Das ist zu viel um eine Liste zufälliger Zahlen zu speichern und zu schnell für eine mechanische Lösung. Der Computer muss die Zufallszahlen berechnen. Wir können daher auch hier nicht von einem absoluten Zufall reden.
Wie sieht denn nun die "Zufallsrechnung" aus? Vereinfacht etwa so: Man denke sich eine Zahl zwischen 1000 und 9999 ( z.B.: 5555 ) und quadriere sie ( = 30858025). Das ergibt eine neue Zahl mit 5 oder 6 Stellen. Man streiche die letzten beiden Ziffern ( ...25 ) und benutze nun die letzten vier Ziffern ( 8580 ) als neuen Startwert, den man wiederum quadriert...
Dieses Verfahren ergibt folgende Liste von "Zufallszahlen"

5555, 8580, 6164, 9948, 9627, 6791, 1176, etc.
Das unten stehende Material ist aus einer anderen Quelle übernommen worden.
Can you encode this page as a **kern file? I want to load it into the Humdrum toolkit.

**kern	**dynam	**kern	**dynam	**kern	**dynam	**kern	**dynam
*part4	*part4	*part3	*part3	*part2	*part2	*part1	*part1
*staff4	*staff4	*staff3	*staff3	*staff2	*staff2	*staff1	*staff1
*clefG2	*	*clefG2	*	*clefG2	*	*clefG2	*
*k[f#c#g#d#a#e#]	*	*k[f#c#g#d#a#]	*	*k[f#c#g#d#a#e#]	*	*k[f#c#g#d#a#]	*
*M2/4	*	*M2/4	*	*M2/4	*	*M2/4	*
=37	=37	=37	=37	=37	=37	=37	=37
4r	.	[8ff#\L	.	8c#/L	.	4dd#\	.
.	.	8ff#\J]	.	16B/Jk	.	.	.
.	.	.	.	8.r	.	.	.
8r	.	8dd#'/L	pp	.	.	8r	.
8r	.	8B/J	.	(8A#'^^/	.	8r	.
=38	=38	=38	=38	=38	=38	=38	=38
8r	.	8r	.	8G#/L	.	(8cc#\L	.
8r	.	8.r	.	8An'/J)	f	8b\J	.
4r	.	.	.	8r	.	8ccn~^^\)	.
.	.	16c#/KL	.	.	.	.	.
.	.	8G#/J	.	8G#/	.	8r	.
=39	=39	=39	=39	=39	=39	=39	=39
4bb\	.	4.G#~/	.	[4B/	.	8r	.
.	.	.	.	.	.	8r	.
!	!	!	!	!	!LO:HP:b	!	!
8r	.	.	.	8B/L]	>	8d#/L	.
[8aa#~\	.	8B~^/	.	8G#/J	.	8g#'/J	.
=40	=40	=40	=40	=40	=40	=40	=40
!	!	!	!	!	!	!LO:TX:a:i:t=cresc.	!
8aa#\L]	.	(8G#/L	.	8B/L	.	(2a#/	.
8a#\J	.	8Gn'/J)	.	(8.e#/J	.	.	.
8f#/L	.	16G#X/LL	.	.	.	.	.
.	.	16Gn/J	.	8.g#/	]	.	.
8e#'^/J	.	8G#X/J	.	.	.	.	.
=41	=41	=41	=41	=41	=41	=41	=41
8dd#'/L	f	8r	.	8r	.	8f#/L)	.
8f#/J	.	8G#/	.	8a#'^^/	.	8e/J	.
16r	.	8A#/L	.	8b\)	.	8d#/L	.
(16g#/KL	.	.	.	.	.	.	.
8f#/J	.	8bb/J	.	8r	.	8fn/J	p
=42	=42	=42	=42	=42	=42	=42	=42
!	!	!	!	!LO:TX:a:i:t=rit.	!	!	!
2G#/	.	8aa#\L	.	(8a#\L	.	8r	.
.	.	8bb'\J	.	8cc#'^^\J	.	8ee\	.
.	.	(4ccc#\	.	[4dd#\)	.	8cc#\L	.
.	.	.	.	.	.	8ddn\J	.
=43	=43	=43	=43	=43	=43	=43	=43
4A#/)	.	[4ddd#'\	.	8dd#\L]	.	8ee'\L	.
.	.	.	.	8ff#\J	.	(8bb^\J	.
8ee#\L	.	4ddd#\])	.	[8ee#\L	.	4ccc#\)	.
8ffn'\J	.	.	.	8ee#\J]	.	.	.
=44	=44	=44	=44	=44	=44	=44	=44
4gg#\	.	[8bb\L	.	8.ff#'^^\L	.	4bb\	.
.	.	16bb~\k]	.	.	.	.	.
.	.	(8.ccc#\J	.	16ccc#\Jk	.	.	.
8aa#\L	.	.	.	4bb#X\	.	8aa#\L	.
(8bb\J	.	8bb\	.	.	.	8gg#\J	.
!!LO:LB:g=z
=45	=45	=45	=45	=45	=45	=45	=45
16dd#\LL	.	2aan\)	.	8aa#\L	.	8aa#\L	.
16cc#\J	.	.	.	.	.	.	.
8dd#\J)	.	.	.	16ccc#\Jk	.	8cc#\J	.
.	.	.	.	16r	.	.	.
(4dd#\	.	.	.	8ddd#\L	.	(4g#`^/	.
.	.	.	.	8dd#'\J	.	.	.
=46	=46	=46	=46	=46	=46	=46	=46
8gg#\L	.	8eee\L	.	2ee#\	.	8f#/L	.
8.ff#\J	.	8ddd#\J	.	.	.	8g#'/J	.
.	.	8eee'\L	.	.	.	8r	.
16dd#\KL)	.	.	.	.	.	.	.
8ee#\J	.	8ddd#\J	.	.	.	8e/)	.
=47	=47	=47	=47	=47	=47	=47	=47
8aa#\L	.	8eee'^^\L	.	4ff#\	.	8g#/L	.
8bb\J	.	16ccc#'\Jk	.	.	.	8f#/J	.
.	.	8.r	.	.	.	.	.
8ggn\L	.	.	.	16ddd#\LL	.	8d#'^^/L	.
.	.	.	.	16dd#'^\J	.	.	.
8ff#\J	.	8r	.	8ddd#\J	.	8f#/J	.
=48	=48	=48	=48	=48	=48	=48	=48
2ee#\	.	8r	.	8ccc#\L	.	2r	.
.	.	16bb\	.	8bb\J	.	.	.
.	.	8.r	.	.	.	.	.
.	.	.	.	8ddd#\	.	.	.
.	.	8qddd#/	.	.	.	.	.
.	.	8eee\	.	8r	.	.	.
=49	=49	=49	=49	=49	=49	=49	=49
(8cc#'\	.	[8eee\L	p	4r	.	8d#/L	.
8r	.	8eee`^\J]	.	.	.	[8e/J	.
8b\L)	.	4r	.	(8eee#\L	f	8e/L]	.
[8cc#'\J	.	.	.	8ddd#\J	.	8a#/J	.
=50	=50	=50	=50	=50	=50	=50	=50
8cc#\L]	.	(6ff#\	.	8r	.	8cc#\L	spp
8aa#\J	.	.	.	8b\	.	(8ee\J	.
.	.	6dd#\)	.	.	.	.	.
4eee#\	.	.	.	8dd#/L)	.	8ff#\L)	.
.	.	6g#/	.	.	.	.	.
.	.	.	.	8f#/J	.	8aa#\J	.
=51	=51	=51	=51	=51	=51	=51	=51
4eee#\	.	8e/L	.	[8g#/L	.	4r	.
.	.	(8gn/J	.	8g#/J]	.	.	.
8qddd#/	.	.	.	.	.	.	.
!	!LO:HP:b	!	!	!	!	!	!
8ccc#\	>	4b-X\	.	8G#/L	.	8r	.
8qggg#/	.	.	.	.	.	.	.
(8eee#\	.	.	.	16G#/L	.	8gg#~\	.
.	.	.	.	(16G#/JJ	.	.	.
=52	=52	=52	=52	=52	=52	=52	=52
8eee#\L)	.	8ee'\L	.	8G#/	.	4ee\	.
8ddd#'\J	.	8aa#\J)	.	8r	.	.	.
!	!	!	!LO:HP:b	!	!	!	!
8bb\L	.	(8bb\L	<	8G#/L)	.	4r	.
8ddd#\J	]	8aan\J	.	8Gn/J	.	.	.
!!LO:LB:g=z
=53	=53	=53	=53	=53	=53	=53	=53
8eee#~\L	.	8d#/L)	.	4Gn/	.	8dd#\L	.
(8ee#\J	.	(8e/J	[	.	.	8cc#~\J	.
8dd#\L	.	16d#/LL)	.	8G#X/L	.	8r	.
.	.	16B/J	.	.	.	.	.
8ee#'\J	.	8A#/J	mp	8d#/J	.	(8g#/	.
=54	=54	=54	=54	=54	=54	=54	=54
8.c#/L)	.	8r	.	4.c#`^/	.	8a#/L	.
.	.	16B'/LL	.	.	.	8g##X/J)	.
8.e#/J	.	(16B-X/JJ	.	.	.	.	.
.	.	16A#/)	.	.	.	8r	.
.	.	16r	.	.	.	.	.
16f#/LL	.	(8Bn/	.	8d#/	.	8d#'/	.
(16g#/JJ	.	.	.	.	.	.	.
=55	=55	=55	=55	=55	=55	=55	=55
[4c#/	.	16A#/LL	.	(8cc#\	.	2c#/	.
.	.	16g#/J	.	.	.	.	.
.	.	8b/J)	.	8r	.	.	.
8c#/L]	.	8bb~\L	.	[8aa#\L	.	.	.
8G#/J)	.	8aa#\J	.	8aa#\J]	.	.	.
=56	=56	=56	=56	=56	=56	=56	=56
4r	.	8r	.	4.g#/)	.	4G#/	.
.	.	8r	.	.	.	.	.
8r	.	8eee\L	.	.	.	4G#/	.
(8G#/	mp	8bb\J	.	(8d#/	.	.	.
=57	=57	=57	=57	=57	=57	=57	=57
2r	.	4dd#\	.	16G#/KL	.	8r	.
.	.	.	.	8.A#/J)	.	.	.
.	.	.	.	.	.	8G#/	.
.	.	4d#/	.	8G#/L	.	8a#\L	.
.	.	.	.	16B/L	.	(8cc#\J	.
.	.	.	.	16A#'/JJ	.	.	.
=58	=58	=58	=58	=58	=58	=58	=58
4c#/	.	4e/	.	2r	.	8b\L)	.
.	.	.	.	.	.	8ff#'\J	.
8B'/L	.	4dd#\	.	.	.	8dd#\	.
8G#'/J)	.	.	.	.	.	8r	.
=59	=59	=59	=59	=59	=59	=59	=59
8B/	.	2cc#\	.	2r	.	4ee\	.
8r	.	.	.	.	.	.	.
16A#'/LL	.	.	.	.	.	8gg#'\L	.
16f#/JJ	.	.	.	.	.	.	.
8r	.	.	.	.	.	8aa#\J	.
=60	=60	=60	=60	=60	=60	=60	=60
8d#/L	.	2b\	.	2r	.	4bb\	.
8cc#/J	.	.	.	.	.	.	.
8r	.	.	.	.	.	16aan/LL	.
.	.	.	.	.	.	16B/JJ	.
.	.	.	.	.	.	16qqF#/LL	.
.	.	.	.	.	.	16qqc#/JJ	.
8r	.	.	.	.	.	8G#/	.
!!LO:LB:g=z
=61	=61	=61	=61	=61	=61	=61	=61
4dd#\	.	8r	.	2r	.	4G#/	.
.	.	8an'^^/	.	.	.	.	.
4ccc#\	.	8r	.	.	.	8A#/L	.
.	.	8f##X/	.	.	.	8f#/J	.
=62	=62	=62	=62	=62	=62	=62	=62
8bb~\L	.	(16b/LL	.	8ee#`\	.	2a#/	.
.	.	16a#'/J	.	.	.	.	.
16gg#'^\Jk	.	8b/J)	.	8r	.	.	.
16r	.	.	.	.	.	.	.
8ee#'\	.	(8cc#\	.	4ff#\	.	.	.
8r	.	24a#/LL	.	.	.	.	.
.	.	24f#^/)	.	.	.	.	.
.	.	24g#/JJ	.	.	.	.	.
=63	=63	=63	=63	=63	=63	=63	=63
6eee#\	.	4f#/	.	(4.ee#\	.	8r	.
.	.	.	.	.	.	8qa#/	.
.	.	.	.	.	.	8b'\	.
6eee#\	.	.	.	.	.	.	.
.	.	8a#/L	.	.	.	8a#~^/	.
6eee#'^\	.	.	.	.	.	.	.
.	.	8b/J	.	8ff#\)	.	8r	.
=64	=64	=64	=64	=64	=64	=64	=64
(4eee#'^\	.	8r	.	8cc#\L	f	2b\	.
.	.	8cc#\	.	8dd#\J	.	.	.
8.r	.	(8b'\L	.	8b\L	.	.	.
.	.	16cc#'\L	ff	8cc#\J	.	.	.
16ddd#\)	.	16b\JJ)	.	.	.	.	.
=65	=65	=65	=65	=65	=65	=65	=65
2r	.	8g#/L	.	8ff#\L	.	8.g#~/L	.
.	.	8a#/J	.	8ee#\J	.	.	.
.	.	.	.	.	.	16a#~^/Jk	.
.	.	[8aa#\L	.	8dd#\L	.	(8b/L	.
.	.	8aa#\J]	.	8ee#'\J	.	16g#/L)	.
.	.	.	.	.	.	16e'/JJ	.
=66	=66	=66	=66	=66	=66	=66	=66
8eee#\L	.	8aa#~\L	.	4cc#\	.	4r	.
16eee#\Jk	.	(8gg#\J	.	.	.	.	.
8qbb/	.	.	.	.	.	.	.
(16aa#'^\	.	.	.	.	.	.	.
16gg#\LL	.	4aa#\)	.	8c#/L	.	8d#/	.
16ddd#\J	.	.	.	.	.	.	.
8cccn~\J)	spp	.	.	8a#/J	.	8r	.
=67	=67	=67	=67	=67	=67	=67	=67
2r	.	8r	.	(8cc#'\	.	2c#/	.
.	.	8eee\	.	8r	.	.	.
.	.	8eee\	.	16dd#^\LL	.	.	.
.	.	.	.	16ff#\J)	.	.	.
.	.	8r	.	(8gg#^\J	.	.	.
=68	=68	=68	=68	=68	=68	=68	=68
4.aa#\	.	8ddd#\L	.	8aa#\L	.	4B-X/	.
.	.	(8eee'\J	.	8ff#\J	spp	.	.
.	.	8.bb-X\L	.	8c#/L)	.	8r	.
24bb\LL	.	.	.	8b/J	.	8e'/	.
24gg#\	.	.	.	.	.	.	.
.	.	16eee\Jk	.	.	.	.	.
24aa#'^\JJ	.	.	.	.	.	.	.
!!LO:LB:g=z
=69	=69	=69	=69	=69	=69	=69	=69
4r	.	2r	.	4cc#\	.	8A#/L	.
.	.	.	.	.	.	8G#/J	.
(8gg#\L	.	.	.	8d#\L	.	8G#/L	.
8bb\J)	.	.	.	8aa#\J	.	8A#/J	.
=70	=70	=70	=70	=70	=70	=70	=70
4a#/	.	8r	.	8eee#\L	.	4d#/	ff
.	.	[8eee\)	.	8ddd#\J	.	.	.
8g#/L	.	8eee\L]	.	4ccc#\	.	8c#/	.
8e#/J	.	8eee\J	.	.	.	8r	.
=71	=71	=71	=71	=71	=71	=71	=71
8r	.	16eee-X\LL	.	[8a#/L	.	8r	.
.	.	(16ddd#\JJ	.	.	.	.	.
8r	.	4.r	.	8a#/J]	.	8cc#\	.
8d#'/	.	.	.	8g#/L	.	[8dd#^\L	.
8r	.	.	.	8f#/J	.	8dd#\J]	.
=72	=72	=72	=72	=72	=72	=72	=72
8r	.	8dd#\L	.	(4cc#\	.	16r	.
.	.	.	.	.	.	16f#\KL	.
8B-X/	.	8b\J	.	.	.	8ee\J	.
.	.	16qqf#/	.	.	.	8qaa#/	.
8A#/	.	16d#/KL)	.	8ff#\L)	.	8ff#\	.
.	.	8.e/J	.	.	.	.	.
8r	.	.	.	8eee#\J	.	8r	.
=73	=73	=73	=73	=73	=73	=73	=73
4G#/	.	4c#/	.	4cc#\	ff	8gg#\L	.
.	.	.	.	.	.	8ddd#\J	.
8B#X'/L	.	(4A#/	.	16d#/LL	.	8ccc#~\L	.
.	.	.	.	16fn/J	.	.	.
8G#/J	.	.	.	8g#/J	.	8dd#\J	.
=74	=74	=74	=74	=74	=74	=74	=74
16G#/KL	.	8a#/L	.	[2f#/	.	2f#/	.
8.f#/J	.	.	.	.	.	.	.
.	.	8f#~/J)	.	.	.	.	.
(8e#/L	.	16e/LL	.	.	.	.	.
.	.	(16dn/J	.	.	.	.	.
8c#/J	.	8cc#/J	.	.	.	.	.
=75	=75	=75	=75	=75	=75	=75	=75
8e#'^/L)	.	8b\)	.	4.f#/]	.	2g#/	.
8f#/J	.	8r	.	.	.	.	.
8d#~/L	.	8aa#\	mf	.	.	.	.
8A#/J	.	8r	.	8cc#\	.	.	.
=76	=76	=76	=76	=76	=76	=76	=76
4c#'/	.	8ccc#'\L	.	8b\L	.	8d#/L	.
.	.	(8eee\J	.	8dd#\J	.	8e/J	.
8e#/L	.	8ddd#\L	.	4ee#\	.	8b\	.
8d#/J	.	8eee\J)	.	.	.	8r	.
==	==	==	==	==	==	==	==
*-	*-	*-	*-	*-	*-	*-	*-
Der echte Vorgang ist natürlich noch etwas ausgefeilter, aber im Prinzip derselbe.
Zum Bedienen der Zufallsmaschinerie gibt es in BASIC die Befehle Randomize und Rnd( ) (siehe Vocabular). Der Computer beginnt bei jedem Neustart des Programms mit derselben Startzahl und gibt so auch immer die selbe Zahlenfolge aus. Um dies zu vermeiden, haben wir die folgende Routine in einige von unseren Programmen eingebaut. Sie verwendet die aktuelle Zeit, um eine gewisse Anzahl mal die nächste Zufallszahl in der Folge zu berechnen. Wenn dann der eigentliche Programmablauf beginnt, ist die Startzahl eine jedesmal andere.

Sub Zufall()

Dim Zahl As Integer, i As Integer

'Zahl und i als Integer definieren

Zahl = Minute(Time)*60 + (Second(Time))

'Zahl = Minute*60 + Sekunde der aktuellen Zeit

For i = 0 To Zahl

Randomize   'Berechne nächste Zufallszahl

Next i

End Sub

Wir haben also das, was die Philosophie als relativen Zufall bezeichnet, in der Praxis ausgenützt. Der genaue Zeitpunkt, in dem wir das Programm starten, ist eine Wirkursache, die in keiner Weise mit dem eigentlichen Programm zu tun hat.